Problem statement:
Repetition must be exact and must stop with the line bearing "10: (277, 160, 0.35)". It begins at the first line of the records and includes no pictures.

============================================================

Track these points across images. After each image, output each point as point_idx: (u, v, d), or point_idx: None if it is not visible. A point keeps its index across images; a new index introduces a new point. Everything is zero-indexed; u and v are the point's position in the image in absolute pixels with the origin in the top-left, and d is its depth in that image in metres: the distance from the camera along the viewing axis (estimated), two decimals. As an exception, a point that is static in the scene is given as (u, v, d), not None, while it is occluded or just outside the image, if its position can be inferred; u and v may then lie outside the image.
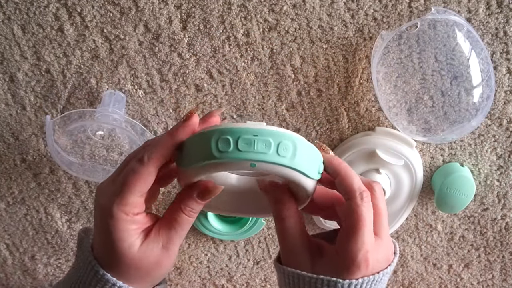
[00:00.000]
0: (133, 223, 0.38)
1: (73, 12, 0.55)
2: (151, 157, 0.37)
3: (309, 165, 0.38)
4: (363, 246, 0.38)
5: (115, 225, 0.37)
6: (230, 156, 0.35)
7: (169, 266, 0.40)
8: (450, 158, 0.63)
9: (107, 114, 0.56)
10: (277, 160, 0.35)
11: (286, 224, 0.40)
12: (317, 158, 0.39)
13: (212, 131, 0.36)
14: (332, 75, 0.59)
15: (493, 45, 0.57)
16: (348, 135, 0.62)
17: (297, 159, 0.36)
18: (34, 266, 0.72)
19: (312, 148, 0.38)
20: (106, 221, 0.37)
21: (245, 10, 0.55)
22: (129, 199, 0.37)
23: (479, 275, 0.71)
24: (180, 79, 0.59)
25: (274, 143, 0.35)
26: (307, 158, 0.37)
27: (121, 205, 0.37)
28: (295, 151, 0.36)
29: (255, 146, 0.35)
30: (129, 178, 0.37)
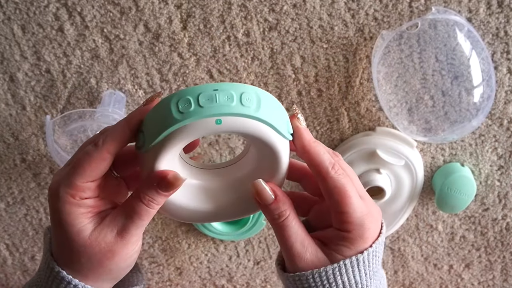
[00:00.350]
0: (81, 206, 0.36)
1: (73, 12, 0.55)
2: (106, 140, 0.35)
3: (277, 120, 0.35)
4: (361, 215, 0.37)
5: (62, 208, 0.35)
6: (193, 115, 0.33)
7: (126, 258, 0.37)
8: (450, 158, 0.63)
9: (107, 114, 0.56)
10: (242, 110, 0.33)
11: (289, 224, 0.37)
12: (284, 116, 0.36)
13: (170, 96, 0.34)
14: (333, 75, 0.59)
15: (493, 45, 0.57)
16: (348, 135, 0.62)
17: (263, 110, 0.34)
18: (34, 266, 0.72)
19: (277, 103, 0.36)
20: (54, 205, 0.36)
21: (245, 10, 0.55)
22: (77, 182, 0.35)
23: (480, 276, 0.71)
24: (180, 79, 0.59)
25: (236, 94, 0.33)
26: (274, 112, 0.35)
27: (67, 187, 0.35)
28: (260, 102, 0.34)
29: (217, 100, 0.33)
30: (79, 161, 0.35)
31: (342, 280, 0.37)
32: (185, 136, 0.34)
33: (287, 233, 0.37)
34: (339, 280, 0.37)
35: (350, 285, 0.38)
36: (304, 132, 0.37)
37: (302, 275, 0.38)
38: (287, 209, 0.37)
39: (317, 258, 0.38)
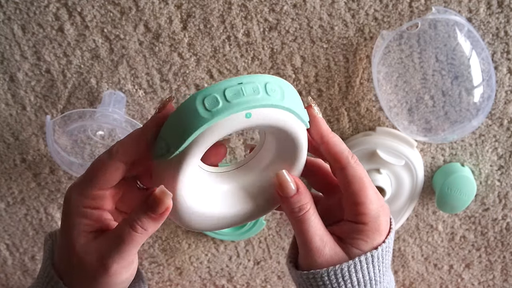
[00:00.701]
0: (85, 216, 0.34)
1: (73, 12, 0.55)
2: (119, 149, 0.34)
3: (299, 108, 0.35)
4: (377, 206, 0.36)
5: (68, 214, 0.34)
6: (222, 112, 0.31)
7: (112, 285, 0.35)
8: (451, 158, 0.63)
9: (107, 114, 0.56)
10: (270, 101, 0.32)
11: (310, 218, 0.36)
12: (302, 105, 0.36)
13: (193, 96, 0.32)
14: (333, 75, 0.59)
15: (493, 45, 0.56)
16: (348, 135, 0.62)
17: (287, 99, 0.33)
18: (34, 266, 0.72)
19: (296, 92, 0.35)
20: (64, 210, 0.35)
21: (246, 9, 0.55)
22: (88, 190, 0.34)
23: (480, 276, 0.71)
24: (180, 79, 0.59)
25: (261, 85, 0.33)
26: (296, 100, 0.35)
27: (78, 194, 0.34)
28: (283, 92, 0.33)
29: (244, 93, 0.32)
30: (93, 169, 0.34)
31: (357, 277, 0.37)
32: (215, 135, 0.32)
33: (306, 227, 0.36)
34: (354, 277, 0.37)
35: (365, 281, 0.37)
36: (322, 121, 0.37)
37: (317, 273, 0.37)
38: (308, 202, 0.37)
39: (335, 253, 0.37)
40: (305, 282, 0.38)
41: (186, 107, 0.32)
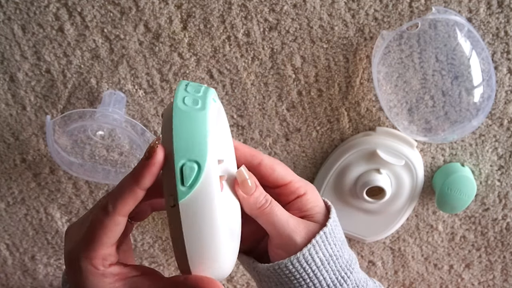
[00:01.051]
0: (106, 276, 0.33)
1: (73, 12, 0.55)
2: (115, 205, 0.32)
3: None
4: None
5: (86, 280, 0.33)
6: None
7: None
8: (451, 158, 0.63)
9: (107, 114, 0.56)
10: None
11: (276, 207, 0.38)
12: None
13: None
14: (333, 75, 0.59)
15: (494, 45, 0.56)
16: (348, 135, 0.62)
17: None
18: (34, 266, 0.72)
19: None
20: (76, 277, 0.33)
21: (246, 9, 0.55)
22: (97, 251, 0.33)
23: (480, 276, 0.71)
24: (180, 79, 0.59)
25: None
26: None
27: (88, 259, 0.33)
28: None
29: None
30: (94, 230, 0.33)
31: (319, 256, 0.39)
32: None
33: (277, 215, 0.37)
34: (317, 258, 0.38)
35: (326, 259, 0.39)
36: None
37: (281, 263, 0.38)
38: (267, 194, 0.38)
39: (308, 226, 0.39)
40: (273, 274, 0.39)
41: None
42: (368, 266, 0.71)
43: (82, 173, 0.62)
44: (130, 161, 0.63)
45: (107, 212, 0.32)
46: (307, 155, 0.63)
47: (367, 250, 0.70)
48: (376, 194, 0.62)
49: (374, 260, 0.71)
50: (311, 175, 0.64)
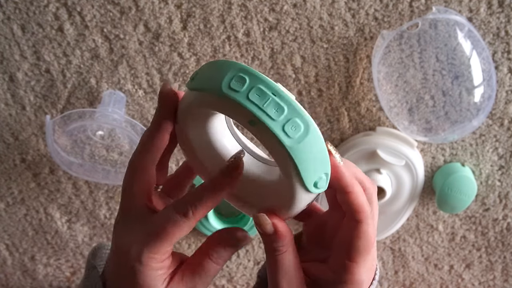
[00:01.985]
0: (160, 269, 0.35)
1: (73, 11, 0.55)
2: (195, 213, 0.34)
3: (311, 167, 0.31)
4: (370, 269, 0.36)
5: (143, 271, 0.34)
6: (235, 97, 0.30)
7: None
8: (451, 158, 0.63)
9: (107, 114, 0.56)
10: (280, 133, 0.30)
11: (282, 261, 0.35)
12: (324, 165, 0.32)
13: (231, 64, 0.31)
14: (333, 74, 0.58)
15: (494, 45, 0.56)
16: (349, 135, 0.62)
17: (302, 147, 0.30)
18: (33, 266, 0.72)
19: (323, 149, 0.32)
20: (131, 266, 0.34)
21: (246, 9, 0.55)
22: (163, 249, 0.34)
23: (480, 276, 0.71)
24: (180, 78, 0.59)
25: (287, 114, 0.30)
26: (313, 156, 0.31)
27: (152, 253, 0.34)
28: (304, 137, 0.30)
29: (266, 103, 0.30)
30: (167, 229, 0.34)
31: None
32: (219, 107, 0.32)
33: (276, 268, 0.35)
34: None
35: None
36: (345, 172, 0.34)
37: None
38: (284, 246, 0.35)
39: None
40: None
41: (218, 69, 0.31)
42: (368, 266, 0.71)
43: (81, 173, 0.62)
44: (130, 161, 0.63)
45: (188, 218, 0.34)
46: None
47: (367, 250, 0.70)
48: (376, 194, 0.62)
49: (374, 260, 0.70)
50: (311, 175, 0.64)
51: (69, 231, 0.68)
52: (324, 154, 0.32)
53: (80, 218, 0.68)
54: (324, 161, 0.32)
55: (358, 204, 0.34)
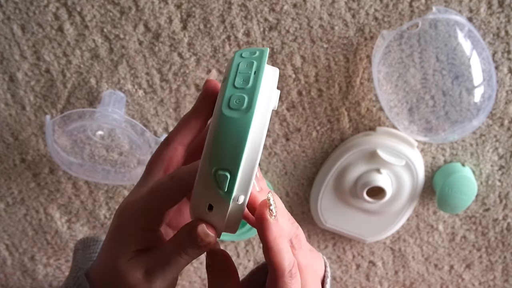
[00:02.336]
0: (138, 236, 0.34)
1: (73, 11, 0.55)
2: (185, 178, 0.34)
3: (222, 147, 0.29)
4: None
5: (125, 227, 0.34)
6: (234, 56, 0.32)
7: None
8: (451, 158, 0.63)
9: (107, 114, 0.56)
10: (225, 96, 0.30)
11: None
12: (233, 162, 0.30)
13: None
14: (333, 74, 0.58)
15: (494, 45, 0.56)
16: (349, 135, 0.62)
17: (229, 122, 0.29)
18: (33, 266, 0.72)
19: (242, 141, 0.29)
20: (119, 223, 0.35)
21: (246, 9, 0.55)
22: (151, 214, 0.34)
23: (481, 276, 0.71)
24: (180, 78, 0.59)
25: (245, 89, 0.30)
26: (233, 138, 0.29)
27: (141, 215, 0.34)
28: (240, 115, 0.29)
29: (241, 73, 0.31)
30: (158, 193, 0.34)
31: None
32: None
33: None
34: None
35: None
36: (272, 227, 0.33)
37: None
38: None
39: None
40: None
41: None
42: (368, 267, 0.71)
43: (81, 173, 0.62)
44: (130, 161, 0.63)
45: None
46: (307, 155, 0.63)
47: (367, 250, 0.70)
48: (376, 194, 0.62)
49: (374, 260, 0.70)
50: (311, 175, 0.64)
51: (69, 231, 0.68)
52: (240, 148, 0.29)
53: (80, 218, 0.68)
54: (235, 156, 0.30)
55: (274, 262, 0.33)
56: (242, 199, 0.31)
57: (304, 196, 0.66)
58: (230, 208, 0.31)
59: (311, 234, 0.69)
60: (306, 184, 0.65)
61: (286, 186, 0.65)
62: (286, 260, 0.33)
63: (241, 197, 0.31)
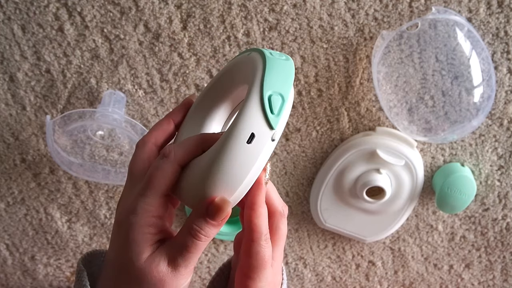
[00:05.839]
0: (153, 225, 0.35)
1: (73, 12, 0.55)
2: (177, 153, 0.35)
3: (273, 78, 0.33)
4: (270, 284, 0.37)
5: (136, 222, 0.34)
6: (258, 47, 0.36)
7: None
8: (451, 158, 0.63)
9: (107, 114, 0.56)
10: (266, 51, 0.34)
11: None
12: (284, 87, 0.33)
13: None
14: (333, 75, 0.58)
15: (493, 45, 0.56)
16: (348, 135, 0.62)
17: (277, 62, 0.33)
18: (34, 266, 0.72)
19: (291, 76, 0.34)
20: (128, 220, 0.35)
21: (246, 9, 0.55)
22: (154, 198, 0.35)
23: (480, 276, 0.71)
24: (180, 79, 0.59)
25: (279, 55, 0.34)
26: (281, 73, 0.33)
27: (146, 204, 0.34)
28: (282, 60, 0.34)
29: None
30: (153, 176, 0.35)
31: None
32: None
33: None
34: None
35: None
36: (261, 190, 0.36)
37: None
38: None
39: None
40: None
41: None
42: (368, 266, 0.71)
43: (82, 173, 0.62)
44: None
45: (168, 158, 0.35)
46: (307, 155, 0.63)
47: (367, 250, 0.70)
48: (376, 194, 0.62)
49: (374, 260, 0.71)
50: (311, 175, 0.64)
51: (69, 231, 0.69)
52: (289, 80, 0.34)
53: (80, 218, 0.68)
54: (286, 83, 0.34)
55: (254, 224, 0.36)
56: (277, 137, 0.33)
57: (304, 196, 0.66)
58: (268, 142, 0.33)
59: (311, 233, 0.69)
60: (306, 184, 0.65)
61: (286, 186, 0.65)
62: (264, 225, 0.36)
63: (277, 135, 0.33)
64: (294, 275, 0.72)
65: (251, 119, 0.32)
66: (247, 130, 0.32)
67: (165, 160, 0.35)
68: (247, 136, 0.32)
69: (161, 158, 0.35)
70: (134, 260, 0.34)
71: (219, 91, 0.39)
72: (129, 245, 0.35)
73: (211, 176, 0.33)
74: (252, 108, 0.32)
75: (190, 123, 0.39)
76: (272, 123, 0.32)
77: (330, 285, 0.73)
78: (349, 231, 0.66)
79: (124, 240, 0.35)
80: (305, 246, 0.70)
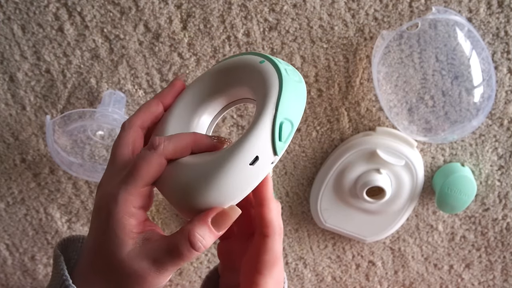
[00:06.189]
0: (134, 216, 0.33)
1: (73, 12, 0.55)
2: (166, 146, 0.34)
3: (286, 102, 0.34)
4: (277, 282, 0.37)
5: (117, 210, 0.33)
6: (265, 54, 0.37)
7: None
8: (451, 158, 0.63)
9: (107, 114, 0.56)
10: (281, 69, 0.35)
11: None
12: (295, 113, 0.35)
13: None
14: (333, 75, 0.58)
15: (494, 45, 0.56)
16: (348, 135, 0.62)
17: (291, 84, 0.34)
18: (34, 266, 0.72)
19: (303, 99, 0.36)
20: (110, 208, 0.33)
21: (246, 9, 0.55)
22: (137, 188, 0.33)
23: (480, 276, 0.71)
24: (180, 79, 0.59)
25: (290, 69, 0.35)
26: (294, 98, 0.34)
27: (128, 193, 0.33)
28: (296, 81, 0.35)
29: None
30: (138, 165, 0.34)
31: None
32: None
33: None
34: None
35: None
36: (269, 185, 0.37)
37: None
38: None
39: None
40: None
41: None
42: (368, 266, 0.71)
43: (82, 173, 0.62)
44: (130, 161, 0.63)
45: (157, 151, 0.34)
46: (307, 155, 0.63)
47: (367, 250, 0.70)
48: (376, 194, 0.62)
49: (374, 260, 0.71)
50: (311, 175, 0.64)
51: (69, 231, 0.68)
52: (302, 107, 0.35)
53: (80, 218, 0.68)
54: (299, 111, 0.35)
55: (269, 219, 0.36)
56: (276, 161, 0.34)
57: (304, 196, 0.66)
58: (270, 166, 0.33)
59: (311, 234, 0.69)
60: (306, 184, 0.65)
61: (286, 186, 0.65)
62: (278, 220, 0.37)
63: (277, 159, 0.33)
64: (294, 275, 0.72)
65: (259, 143, 0.32)
66: (253, 153, 0.32)
67: (153, 152, 0.34)
68: (251, 158, 0.32)
69: (149, 149, 0.34)
70: (115, 251, 0.33)
71: (219, 84, 0.38)
72: (109, 235, 0.33)
73: (208, 188, 0.32)
74: (262, 133, 0.32)
75: (180, 109, 0.38)
76: (278, 150, 0.33)
77: (330, 285, 0.73)
78: (349, 231, 0.66)
79: (104, 229, 0.34)
80: (305, 246, 0.70)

============================================================

Exercise answer:
Track these points across images. After each image, output each point as point_idx: (u, v, d), or point_idx: None if it is not visible. A point keeps its index across images; a new index introduces a new point. Everything is zero-indexed; u and v are the point's position in the image in absolute pixels with the origin in the top-left, and d is its depth in that image in metres: the distance from the camera along the viewing axis (estimated), two decimals. As an exception, a point that is static in the scene is given as (u, v, d), not None, while it is occluded or just outside the image, if its position can be inferred; u and v may then lie outside the image.
[00:00.000]
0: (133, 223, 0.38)
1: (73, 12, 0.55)
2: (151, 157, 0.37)
3: (309, 165, 0.38)
4: (363, 246, 0.38)
5: (115, 225, 0.37)
6: (230, 156, 0.35)
7: (169, 266, 0.40)
8: (450, 158, 0.63)
9: (107, 114, 0.56)
10: (277, 160, 0.35)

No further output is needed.